## TASK DESCRIPTION:
Show each line of the records below where the word "untuk" occurs.

## DATA FOR REVIEW:
============
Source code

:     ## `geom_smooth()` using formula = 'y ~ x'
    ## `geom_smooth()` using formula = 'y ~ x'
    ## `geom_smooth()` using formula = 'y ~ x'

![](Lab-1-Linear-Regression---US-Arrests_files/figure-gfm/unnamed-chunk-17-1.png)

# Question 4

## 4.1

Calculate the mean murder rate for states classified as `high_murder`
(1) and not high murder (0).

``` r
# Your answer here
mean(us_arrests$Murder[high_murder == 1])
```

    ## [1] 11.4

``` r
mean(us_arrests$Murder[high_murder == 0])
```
============
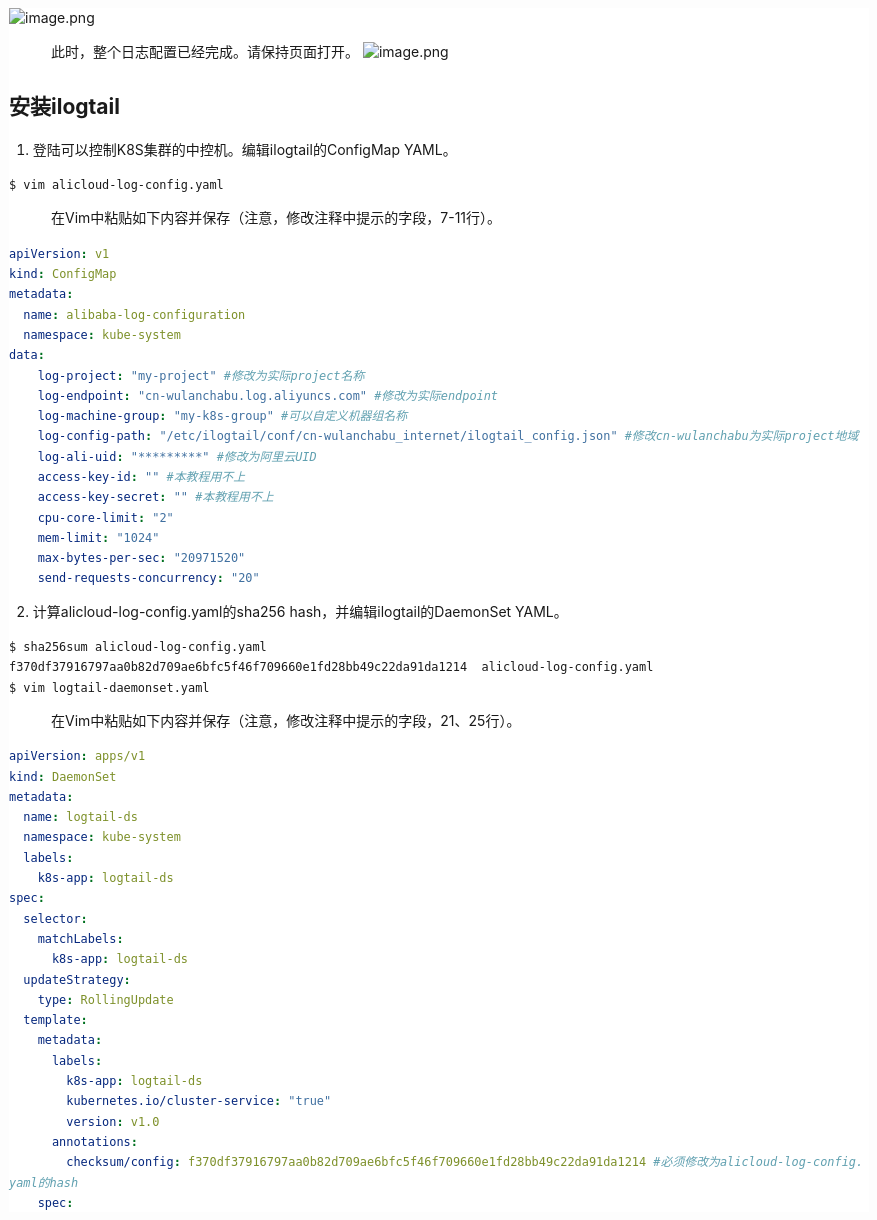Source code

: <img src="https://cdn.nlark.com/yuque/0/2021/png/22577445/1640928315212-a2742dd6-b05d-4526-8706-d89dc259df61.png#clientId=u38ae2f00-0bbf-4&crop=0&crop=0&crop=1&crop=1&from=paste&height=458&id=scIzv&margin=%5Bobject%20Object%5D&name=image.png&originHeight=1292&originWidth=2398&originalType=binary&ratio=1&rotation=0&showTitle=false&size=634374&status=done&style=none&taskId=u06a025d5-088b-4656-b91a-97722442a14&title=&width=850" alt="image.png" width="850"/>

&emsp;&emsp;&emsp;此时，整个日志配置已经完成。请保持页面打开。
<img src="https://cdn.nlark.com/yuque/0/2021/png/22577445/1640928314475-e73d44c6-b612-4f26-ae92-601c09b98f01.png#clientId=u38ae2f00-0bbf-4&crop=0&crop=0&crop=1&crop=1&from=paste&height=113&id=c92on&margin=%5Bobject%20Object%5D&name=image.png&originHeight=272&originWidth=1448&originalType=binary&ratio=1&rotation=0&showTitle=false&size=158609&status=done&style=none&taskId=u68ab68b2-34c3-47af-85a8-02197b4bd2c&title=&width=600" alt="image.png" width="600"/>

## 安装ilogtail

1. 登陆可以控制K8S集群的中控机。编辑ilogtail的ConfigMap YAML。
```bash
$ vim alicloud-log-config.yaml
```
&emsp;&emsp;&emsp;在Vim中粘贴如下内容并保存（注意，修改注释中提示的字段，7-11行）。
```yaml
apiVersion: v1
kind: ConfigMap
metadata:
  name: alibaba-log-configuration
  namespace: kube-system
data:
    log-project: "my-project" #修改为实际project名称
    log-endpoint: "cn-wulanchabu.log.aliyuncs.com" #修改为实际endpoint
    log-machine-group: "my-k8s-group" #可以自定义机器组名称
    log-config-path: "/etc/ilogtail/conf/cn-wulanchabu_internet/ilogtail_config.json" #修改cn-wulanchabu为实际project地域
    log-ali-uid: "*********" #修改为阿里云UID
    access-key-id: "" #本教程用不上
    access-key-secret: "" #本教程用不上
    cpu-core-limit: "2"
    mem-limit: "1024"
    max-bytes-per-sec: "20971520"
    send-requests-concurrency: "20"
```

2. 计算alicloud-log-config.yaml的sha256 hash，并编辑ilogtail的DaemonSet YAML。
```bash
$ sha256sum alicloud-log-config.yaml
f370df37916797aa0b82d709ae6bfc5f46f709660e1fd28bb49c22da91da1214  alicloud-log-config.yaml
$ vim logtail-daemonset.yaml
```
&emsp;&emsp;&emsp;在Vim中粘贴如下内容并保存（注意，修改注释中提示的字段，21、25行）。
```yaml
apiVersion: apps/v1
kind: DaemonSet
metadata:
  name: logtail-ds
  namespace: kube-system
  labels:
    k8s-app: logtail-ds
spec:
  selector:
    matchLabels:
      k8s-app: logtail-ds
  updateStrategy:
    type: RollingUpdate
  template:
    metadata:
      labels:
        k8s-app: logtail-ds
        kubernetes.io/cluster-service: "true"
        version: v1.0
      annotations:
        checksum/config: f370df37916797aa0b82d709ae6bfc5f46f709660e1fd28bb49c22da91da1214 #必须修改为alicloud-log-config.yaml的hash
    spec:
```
============
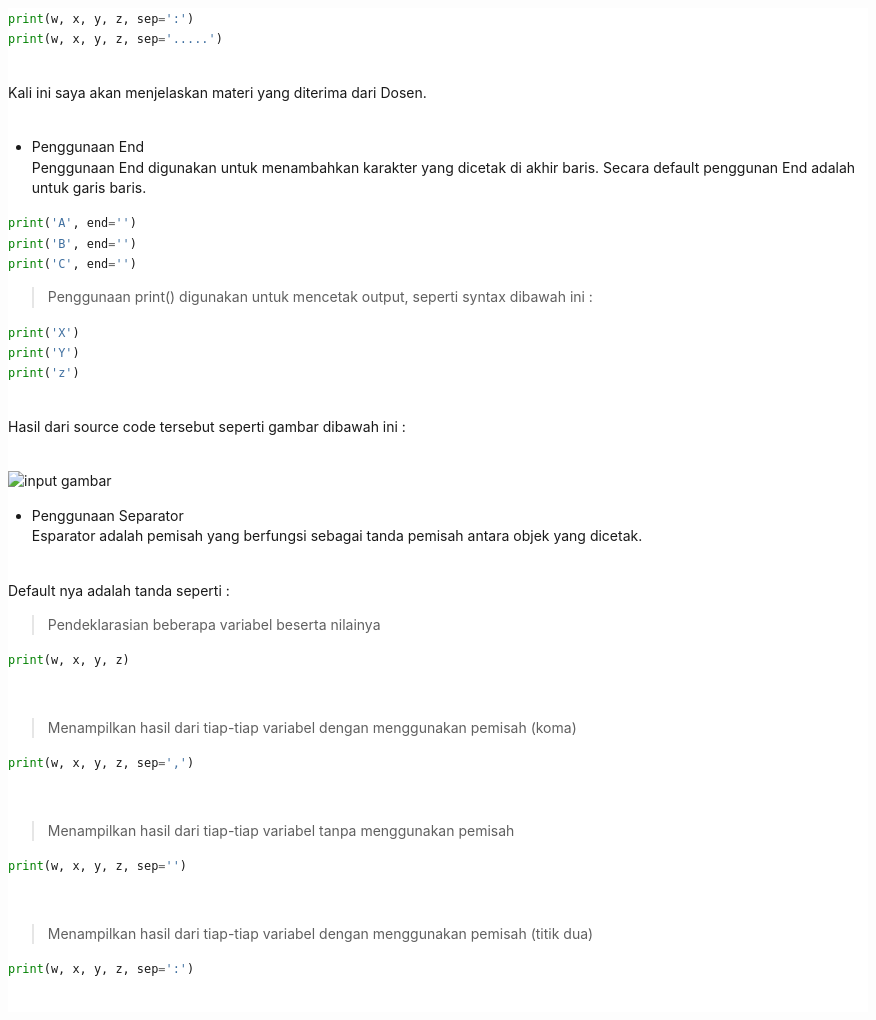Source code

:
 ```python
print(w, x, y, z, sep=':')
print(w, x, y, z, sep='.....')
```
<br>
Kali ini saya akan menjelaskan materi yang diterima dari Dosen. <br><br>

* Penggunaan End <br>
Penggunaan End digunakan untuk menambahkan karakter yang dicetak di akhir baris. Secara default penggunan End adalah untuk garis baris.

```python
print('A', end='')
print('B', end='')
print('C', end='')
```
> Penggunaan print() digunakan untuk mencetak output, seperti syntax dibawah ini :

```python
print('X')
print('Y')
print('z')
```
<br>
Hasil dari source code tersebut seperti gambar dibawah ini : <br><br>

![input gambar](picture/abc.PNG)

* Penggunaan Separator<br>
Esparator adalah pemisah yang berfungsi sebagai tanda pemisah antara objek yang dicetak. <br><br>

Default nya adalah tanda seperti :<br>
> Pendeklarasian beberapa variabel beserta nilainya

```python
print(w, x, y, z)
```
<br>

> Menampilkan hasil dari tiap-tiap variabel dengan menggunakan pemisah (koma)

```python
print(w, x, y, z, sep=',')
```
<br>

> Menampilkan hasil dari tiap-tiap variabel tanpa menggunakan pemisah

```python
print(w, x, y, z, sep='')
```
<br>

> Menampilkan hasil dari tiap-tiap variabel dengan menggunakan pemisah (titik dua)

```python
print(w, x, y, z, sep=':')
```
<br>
============
## RESULT:
Penggunaan End digunakan untuk menambahkan karakter yang dicetak di akhir baris. Secara default penggunan End adalah untuk garis baris.
> Penggunaan print() digunakan untuk mencetak output, seperti syntax dibawah ini :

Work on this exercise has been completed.